— Görev A —
HDP Sözcüsü Bilgen haberinden "HDP Sözcüsü Bilgen: Savcılara" ifadesinden "verici olduğunu söyledi." ifadesine kadar olan bölümü aynen aktarın.
— Görev B —
HDP Sözcüsü Bilgen haberinde hakkında yakalama kararı çıkarıldığı belirtilen eski savcıların adlarını sıralayın.
— Görev C —
HDP Sözcüsü Bilgen'in açıklamalarını aktaran haberi kaldığı yerden sürdürün.

— Sayfa Alıntısı —
HDP Sözcüsü Bilgen: Savcılara yakalama kararı asla kabul edilemez

HDP Parti Basın Sözcüsü Ayhan Bilgen, çok sayıda kişinin hayatını kaybettiği bir fotoğrafla haftaya başladığını belirterek, AK Parti ile CHP arasındaki koalisyon görüşmelerinde 'reform' ihtiyacının güçlü şekilde vurgulanmasının memnuniyet verici olduğunu söyledi.
HDP'li Bilgen, eski savcılar Zekeriya Öz, Celal Kara ve Mehmet Yüzgeç'in haklarında çıkartılan yakalama kararları için de yargı üzerindeki siyasi baskıya işaret ederek, "Son 3 yıl önceki düzenlemeyle birlikte böyle kullanılması ve yargıçları, savcıların verdikleri başlattıkları soruşturmalar dolayısıyla böyle bir muameleye maruz kalması zaten asla kabul edilemez." dedi.

— Verilen Kayıtlar —
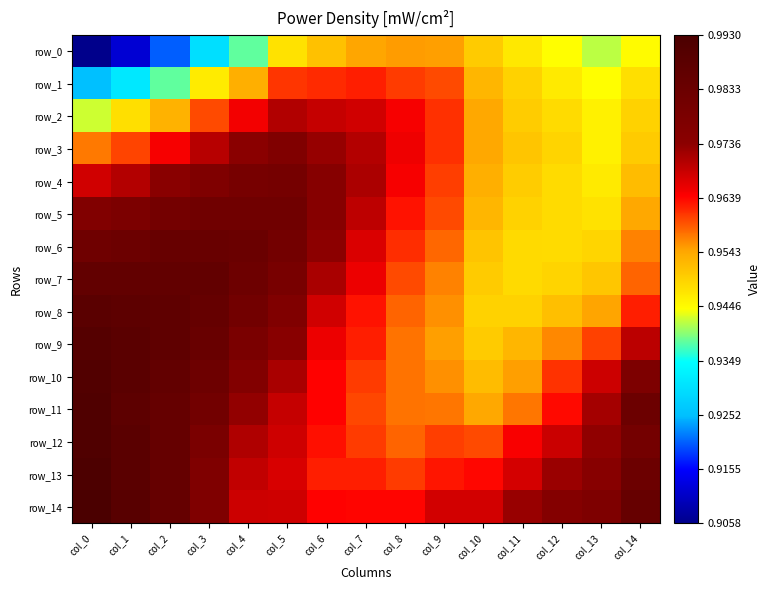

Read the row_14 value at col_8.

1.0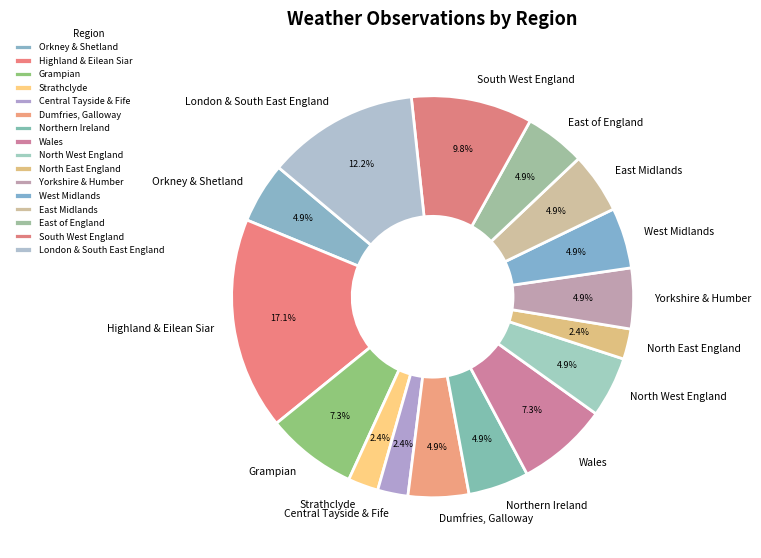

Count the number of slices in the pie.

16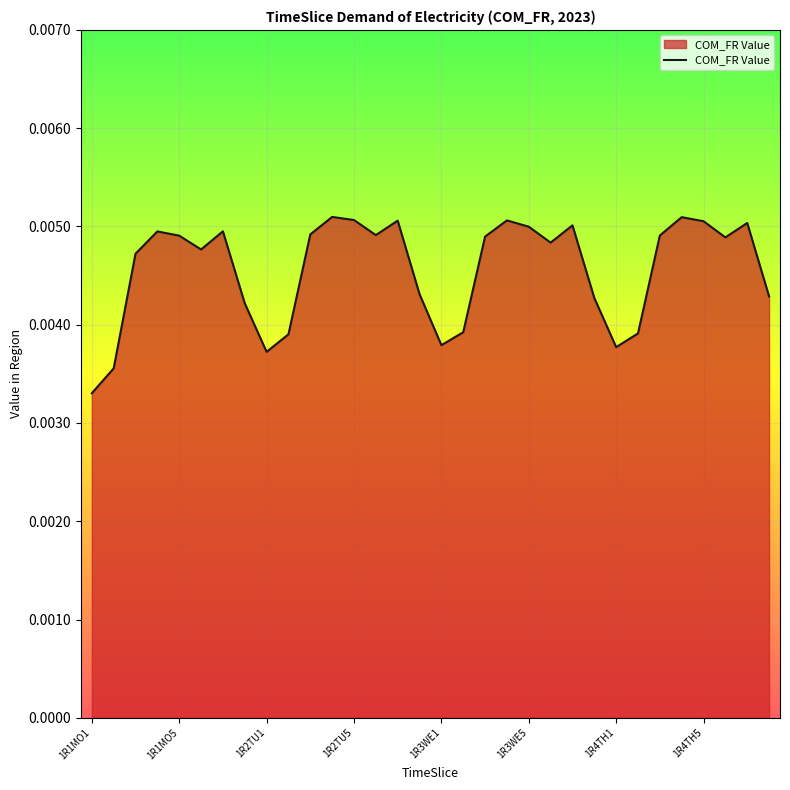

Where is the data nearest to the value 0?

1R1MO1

---

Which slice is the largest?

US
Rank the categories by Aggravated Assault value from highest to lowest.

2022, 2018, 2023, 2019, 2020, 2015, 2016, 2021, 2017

— Yanıt A —
HDP Sözcüsü Bilgen: Savcılara yakalama kararı asla kabul edilemez

HDP Parti Basın Sözcüsü Ayhan Bilgen, çok sayıda kişinin hayatını kaybettiği bir fotoğrafla haftaya başladığını belirterek, AK Parti ile CHP arasındaki koalisyon görüşmelerinde 'reform' ihtiyacının güçlü şekilde vurgulanmasının memnuniyet verici olduğunu söyledi.

— Yanıt B —
Zekeriya Öz, Celal Kara, Mehmet Yüzgeç

— Yanıt C —
HDP Genel Merkezinde haftalık günden değerlendirme toplantısı yapan partinin Basın Sözcüsü Ayhan Bilgen, sözlerine her türlü şiddeti kınayarak, bir kişinin daha hayatını kaybetmeden hem Ortadoğu'da barışın, huzurun tesis olması hem Türkiye içerisinde çatışmanın son bulması dileklerini paylaştı. Bilgen, "Biz bütün gündemlerin üzerinde ve önünde görüyoruz; Türkiye'nin barış, huzur ve demokrasi ihtiyacını." diye devam ederek, bir taraftan koalisyon umutlarını bir nebze de olsa yükselmiş olmasını memnuniyetle karşıladıklarını dile getirdi.

Bilgen, "Biz başından beri Türkiye'de seçmenin iradesine saygı duyulması gerektiğini, sandıktan en çok oy alarak çıkmış iki partinin biran önce yaşananların sorumlusu ve muhatabının ortaya çıkması açısından tabii ki hem barışı, demokrasiyi esas alan bir programla parlamentoda gerekli süreci başlatması gerektiğini ifade ediyoruz.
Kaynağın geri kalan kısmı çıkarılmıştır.